Le gouvernement belge a conclu, lundi 9 janvier, un accord de principe avec l’énergéticien français Engie pour prolonger de dix ans la durée de vie de deux réacteurs nucléaires, l’un à Tihange, l’autre à Doel. Il justifie sa décision par la crise énergétique, alors que la Belgique avait voté en 2003 une sortie progressive de l’atome.
« Les travaux peuvent commencer demain pour la prolongation des deux réacteurs les plus récents », s’est félicité Alexander De Croo, lors d’une conférence de presse à Bruxelles, lundi. Il s’agit « d’un pas en avant énorme », a-t-il insisté. Le soulagement exprimé par le premier ministre belge est sans doute à la hauteur des négociations implacables imposées à son gouvernement par Engie depuis près d’un an. L’énergéticien français est l’exploitant des deux centrales belges, situées pour l’une à Doel, près d’Anvers, et pour l’autre à Tihange, près de Liège. Outre la relance de deux réacteurs, les discussions portaient également sur le coût du démantèlement futur des sept réacteurs belges et sur le coût du traitement des déchets et des combustibles usés.
Au terme de cet accord qui devra encore être finalisé, le fonctionnement des réacteurs Tihange 3 et Doel 4 sera prolongé de dix ans, jusqu’en 2035. Ces deux unités, d’une capacité combinée de 2 MWe, devraient retrouver leur plein régime de production en novembre 2026.
La Belgique relance ainsi la filière nucléaire, dont la sortie était pourtant programmée pour 2025. Le gouvernement motive sa décision par la crise énergétique, provoquée notamment par la guerre en Ukraine, et par sa dépendance au gaz russe, qui devait partiellement pallier la fermeture des centrales nucléaires. La Belgique importe plus de 90 % de son énergie consommée, dont 51 % de Russie (gaz, pétrole et uranium). Le gouvernement fédéral avait annoncé son intention de prolonger la durée de vie de deux réacteurs dès mars dernier, quelques semaines après le déclenchement de l’« opération spéciale » de Vladimir Poutine.
Souveraineté énergétique
Pour Alexander De Croo, cette décision devrait mettre fin aux incertitudes pesant sur l’approvisionnement électrique du pays et, surtout, lui permettre de recouvrer une partie de sa souveraineté énergétique. Alors qu’Engie était devenu un acteur dominant dans la production électrique belge, l’accord dévoilé lundi prévoit une coentreprise à 50/50 dans l’exploitation des deux réacteurs. « L’État belge deviendra un partenaire important », a affirmé le premier ministre en conférence de presse : « Dans le passé, très souvent, on a dit que les décisions par rapport à la politique énergétique en Belgique ne sont pas prises en Belgique mais dans d’autres capitales. Avec cette décision, elles seront à nouveau prises dans notre pays. »

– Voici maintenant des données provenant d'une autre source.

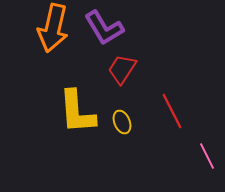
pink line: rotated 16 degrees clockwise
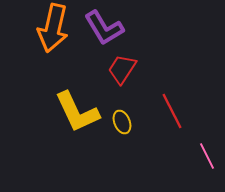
yellow L-shape: rotated 21 degrees counterclockwise
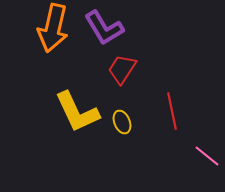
red line: rotated 15 degrees clockwise
pink line: rotated 24 degrees counterclockwise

Pour les opposant-es au nucléaire, il s’agit d’un deuxième pas en arrière sur le chemin vers la sortie de cette énergie, emprunté par la Belgique en 1999, sous la coalition arc-en-ciel de Guy Verhofstadt. L’arrêt des centrales avait été acté dans une loi, dont l’adoption en 2003 était alors présentée comme une victoire des écologistes, membres de la majorité. Mais le bien-fondé de la décision avait été rapidement mis en cause par les partisans de l’atome, et dès 2009 la coalition emmenée par Herman Van Rompuy avait repoussé de dix ans la mise hors service de Doel 1 et Doel 2, initialement prévue en 2015.

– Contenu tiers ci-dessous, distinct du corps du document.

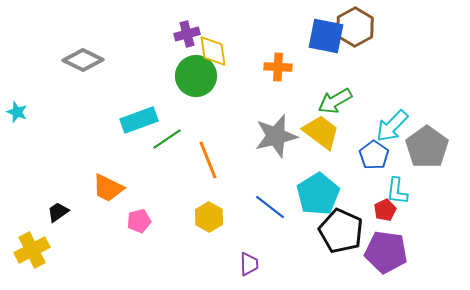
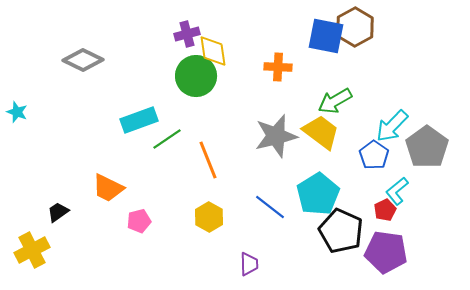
cyan L-shape: rotated 44 degrees clockwise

La mesure annoncée lundi met en suspens le débat sur une sortie du nucléaire, alors que le gouvernement compte deux ministres écologistes dans ses rangs, la Bruxelloise Zakia Khattabi (Écolo) à l’Environnement et la Flamande Tinne Van der Straeten (Groen) à l’Énergie. Ces dernières années, les centrales belges ont été le théâtre de multiples manifestations et actions exigeant leur fermeture, alors que des fissures étaient détectées sur l’acier des réacteurs. La contestation avait culminé le 25 juin 2017, quand 50.000 personnes avaient formé une chaîne humaine sur 90 kilomètres, entre Tihange et Aix-la-Chapelle, à l’initiative d’une alliance transfrontalière regroupant des mouvements belges, allemands et néerlandais. Ce jeudi 12 janvier, le gouvernement luxembourgeois, notoirement antinucléaire, n’avait pas encore officiellement réagi au revirement de son voisin.
Les arguments avancés par Alexander De Croo sur la sécurité de l’approvisionnement, la souveraineté ou la faiblesse supposée des émissions de CO2 des centrales sont aujourd’hui martelés dans de nombreux pays. Il s’agit de rendre cette technologie à nouveau acceptable aux yeux d’une opinion doublement angoissée par la crainte d’un black-out et la peur du changement climatique.